On Being a Product

2012-03-21 11:18:35 by jdixon

By now you've heard the adage "You're not Facebook's customer, you're the product". This is a readily accepted dirty secret of social media. In fact, the practice of selling user data for advertising precedes the origins of the Internet itself. And yet, how many of us never give a second thought to granting third-party access to our private social data via OAuth logins on Facebook, Twitter and Google?

I've complained incessantly about abuses of these authentication services. On one hand you have rudimentary, coarse-grained access levels from the authentication providers. On the other you have lazy (or ill-informed) developers configuring their application to demand more rights than it actually needs to fulfill its service contract with the user. Fortunately the OAuth dialogs are mostly transparent about the privileges you're granting the application provider. Yet many users disregard this notice in exchange for the instant gratification of a popular new social media-powered toy.

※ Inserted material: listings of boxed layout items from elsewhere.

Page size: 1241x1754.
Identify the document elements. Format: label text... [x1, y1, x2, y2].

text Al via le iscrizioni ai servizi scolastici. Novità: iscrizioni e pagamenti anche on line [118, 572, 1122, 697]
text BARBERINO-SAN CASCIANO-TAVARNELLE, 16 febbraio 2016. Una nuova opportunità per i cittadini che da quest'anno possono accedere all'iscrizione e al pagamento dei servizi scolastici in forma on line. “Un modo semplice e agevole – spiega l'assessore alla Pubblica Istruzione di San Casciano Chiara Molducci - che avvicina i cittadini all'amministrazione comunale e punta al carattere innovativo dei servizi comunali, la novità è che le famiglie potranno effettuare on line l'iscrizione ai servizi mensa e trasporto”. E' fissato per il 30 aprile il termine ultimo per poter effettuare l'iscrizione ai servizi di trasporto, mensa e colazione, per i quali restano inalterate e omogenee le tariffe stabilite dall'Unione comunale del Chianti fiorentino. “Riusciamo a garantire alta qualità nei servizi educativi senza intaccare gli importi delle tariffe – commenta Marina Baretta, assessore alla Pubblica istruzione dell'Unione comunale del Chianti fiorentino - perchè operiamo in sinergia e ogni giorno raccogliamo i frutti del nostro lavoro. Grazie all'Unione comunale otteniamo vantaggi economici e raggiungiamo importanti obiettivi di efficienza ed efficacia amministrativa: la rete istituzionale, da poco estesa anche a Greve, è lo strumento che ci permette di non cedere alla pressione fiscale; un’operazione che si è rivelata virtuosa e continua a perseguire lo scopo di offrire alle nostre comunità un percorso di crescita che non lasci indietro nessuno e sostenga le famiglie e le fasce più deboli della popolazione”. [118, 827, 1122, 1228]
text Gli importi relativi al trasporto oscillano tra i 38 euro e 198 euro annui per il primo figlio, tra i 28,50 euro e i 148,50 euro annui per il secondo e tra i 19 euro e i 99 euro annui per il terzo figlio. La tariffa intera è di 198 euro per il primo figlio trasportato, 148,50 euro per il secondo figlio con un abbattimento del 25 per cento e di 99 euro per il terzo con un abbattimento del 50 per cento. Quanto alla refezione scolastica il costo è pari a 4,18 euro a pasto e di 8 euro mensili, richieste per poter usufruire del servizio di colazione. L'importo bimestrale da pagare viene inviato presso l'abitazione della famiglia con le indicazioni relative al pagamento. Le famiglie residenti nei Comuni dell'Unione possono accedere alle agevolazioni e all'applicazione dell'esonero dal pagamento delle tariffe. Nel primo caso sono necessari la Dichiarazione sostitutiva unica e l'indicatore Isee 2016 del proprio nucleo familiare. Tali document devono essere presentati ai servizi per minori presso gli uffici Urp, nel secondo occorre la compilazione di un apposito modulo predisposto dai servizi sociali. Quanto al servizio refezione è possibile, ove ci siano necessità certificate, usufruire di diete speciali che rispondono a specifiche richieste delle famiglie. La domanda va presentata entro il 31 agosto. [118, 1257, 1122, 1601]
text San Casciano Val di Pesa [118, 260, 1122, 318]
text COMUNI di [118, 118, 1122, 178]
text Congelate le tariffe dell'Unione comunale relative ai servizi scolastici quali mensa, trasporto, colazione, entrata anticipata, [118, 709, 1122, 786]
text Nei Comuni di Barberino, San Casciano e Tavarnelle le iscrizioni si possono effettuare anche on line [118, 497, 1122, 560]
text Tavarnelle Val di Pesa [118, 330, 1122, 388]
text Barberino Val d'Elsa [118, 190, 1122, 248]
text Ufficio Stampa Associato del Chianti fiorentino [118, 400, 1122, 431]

Let's assume for a moment that the third-party app you just granted access to your private data is trustworthy. What happens in six months when that app continues to skyrocket in popularity and gets bought out by Evil Data Acquisition Conglomerate, Inc.? Your data just became their data. Which also happens to be sold out to advertisers and information brokers; or to anyone who wants to scrutinize your personal behavior, contacts, buying patterns, friends and family, education, political connections or employment history.